====== Task material

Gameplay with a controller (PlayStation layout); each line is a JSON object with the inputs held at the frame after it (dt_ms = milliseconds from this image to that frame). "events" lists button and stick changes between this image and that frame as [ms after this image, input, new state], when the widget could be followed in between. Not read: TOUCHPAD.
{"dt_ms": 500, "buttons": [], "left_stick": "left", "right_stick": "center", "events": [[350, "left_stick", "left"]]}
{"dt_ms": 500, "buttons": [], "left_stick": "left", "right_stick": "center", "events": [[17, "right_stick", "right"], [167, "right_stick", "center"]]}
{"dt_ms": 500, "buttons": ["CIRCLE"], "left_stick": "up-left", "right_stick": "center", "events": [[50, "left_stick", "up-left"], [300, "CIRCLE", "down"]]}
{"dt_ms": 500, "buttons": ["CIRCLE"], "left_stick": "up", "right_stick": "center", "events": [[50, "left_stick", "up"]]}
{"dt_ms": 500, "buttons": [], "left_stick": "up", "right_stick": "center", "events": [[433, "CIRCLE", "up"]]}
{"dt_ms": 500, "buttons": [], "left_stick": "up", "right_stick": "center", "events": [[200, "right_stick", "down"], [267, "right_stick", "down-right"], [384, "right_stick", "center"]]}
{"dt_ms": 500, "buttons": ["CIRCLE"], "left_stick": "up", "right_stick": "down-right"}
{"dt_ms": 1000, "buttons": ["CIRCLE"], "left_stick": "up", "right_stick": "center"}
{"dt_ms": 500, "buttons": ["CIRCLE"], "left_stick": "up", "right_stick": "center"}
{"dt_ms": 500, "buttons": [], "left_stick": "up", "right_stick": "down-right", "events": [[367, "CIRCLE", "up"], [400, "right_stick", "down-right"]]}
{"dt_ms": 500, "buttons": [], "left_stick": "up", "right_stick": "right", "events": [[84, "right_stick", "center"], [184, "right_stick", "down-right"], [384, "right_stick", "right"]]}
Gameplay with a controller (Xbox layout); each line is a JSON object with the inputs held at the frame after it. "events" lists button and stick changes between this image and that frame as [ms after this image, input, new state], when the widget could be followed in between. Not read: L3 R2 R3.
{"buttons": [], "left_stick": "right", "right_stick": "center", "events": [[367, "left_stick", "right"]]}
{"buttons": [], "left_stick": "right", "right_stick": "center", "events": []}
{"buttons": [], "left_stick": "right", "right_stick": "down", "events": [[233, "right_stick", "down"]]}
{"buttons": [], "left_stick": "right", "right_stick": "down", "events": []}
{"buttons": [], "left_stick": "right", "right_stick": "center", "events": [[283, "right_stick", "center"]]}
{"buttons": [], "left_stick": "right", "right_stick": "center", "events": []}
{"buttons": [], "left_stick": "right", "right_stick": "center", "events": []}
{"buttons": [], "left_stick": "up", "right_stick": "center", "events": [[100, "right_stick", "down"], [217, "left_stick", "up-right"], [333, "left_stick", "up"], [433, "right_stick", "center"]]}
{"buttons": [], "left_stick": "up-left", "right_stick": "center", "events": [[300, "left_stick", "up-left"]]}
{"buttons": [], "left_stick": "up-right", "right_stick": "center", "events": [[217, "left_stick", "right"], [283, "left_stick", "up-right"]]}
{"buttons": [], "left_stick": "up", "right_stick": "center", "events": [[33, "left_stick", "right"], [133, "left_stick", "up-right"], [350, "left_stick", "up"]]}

============

* Exercise directions
The response must be an exact reproduction of all the entries.

* Completed exercise
Gameplay with a controller (PlayStation layout); each line is a JSON object with the inputs held at the frame after it (dt_ms = milliseconds from this image to that frame). "events" lists button and stick changes between this image and that frame as [ms after this image, input, new state], when the widget could be followed in between. Not read: TOUCHPAD.
{"dt_ms": 500, "buttons": [], "left_stick": "left", "right_stick": "center", "events": [[350, "left_stick", "left"]]}
{"dt_ms": 500, "buttons": [], "left_stick": "left", "right_stick": "center", "events": [[17, "right_stick", "right"], [167, "right_stick", "center"]]}
{"dt_ms": 500, "buttons": ["CIRCLE"], "left_stick": "up-left", "right_stick": "center", "events": [[50, "left_stick", "up-left"], [300, "CIRCLE", "down"]]}
{"dt_ms": 500, "buttons": ["CIRCLE"], "left_stick": "up", "right_stick": "center", "events": [[50, "left_stick", "up"]]}
{"dt_ms": 500, "buttons": [], "left_stick": "up", "right_stick": "center", "events": [[433, "CIRCLE", "up"]]}
{"dt_ms": 500, "buttons": [], "left_stick": "up", "right_stick": "center", "events": [[200, "right_stick", "down"], [267, "right_stick", "down-right"], [384, "right_stick", "center"]]}
{"dt_ms": 500, "buttons": ["CIRCLE"], "left_stick": "up", "right_stick": "down-right"}
{"dt_ms": 1000, "buttons": ["CIRCLE"], "left_stick": "up", "right_stick": "center"}
{"dt_ms": 500, "buttons": ["CIRCLE"], "left_stick": "up", "right_stick": "center"}
{"dt_ms": 500, "buttons": [], "left_stick": "up", "right_stick": "down-right", "events": [[367, "CIRCLE", "up"], [400, "right_stick", "down-right"]]}
{"dt_ms": 500, "buttons": [], "left_stick": "up", "right_stick": "right", "events": [[84, "right_stick", "center"], [184, "right_stick", "down-right"], [384, "right_stick", "right"]]}
Gameplay with a controller (Xbox layout); each line is a JSON object with the inputs held at the frame after it. "events" lists button and stick changes between this image and that frame as [ms after this image, input, new state], when the widget could be followed in between. Not read: L3 R2 R3.
{"buttons": [], "left_stick": "right", "right_stick": "center", "events": [[367, "left_stick", "right"]]}
{"buttons": [], "left_stick": "right", "right_stick": "center", "events": []}
{"buttons": [], "left_stick": "right", "right_stick": "down", "events": [[233, "right_stick", "down"]]}
{"buttons": [], "left_stick": "right", "right_stick": "down", "events": []}
{"buttons": [], "left_stick": "right", "right_stick": "center", "events": [[283, "right_stick", "center"]]}
{"buttons": [], "left_stick": "right", "right_stick": "center", "events": []}
{"buttons": [], "left_stick": "right", "right_stick": "center", "events": []}
{"buttons": [], "left_stick": "up", "right_stick": "center", "events": [[100, "right_stick", "down"], [217, "left_stick", "up-right"], [333, "left_stick", "up"], [433, "right_stick", "center"]]}
{"buttons": [], "left_stick": "up-left", "right_stick": "center", "events": [[300, "left_stick", "up-left"]]}
{"buttons": [], "left_stick": "up-right", "right_stick": "center", "events": [[217, "left_stick", "right"], [283, "left_stick", "up-right"]]}
{"buttons": [], "left_stick": "up", "right_stick": "center", "events": [[33, "left_stick", "right"], [133, "left_stick", "up-right"], [350, "left_stick", "up"]]}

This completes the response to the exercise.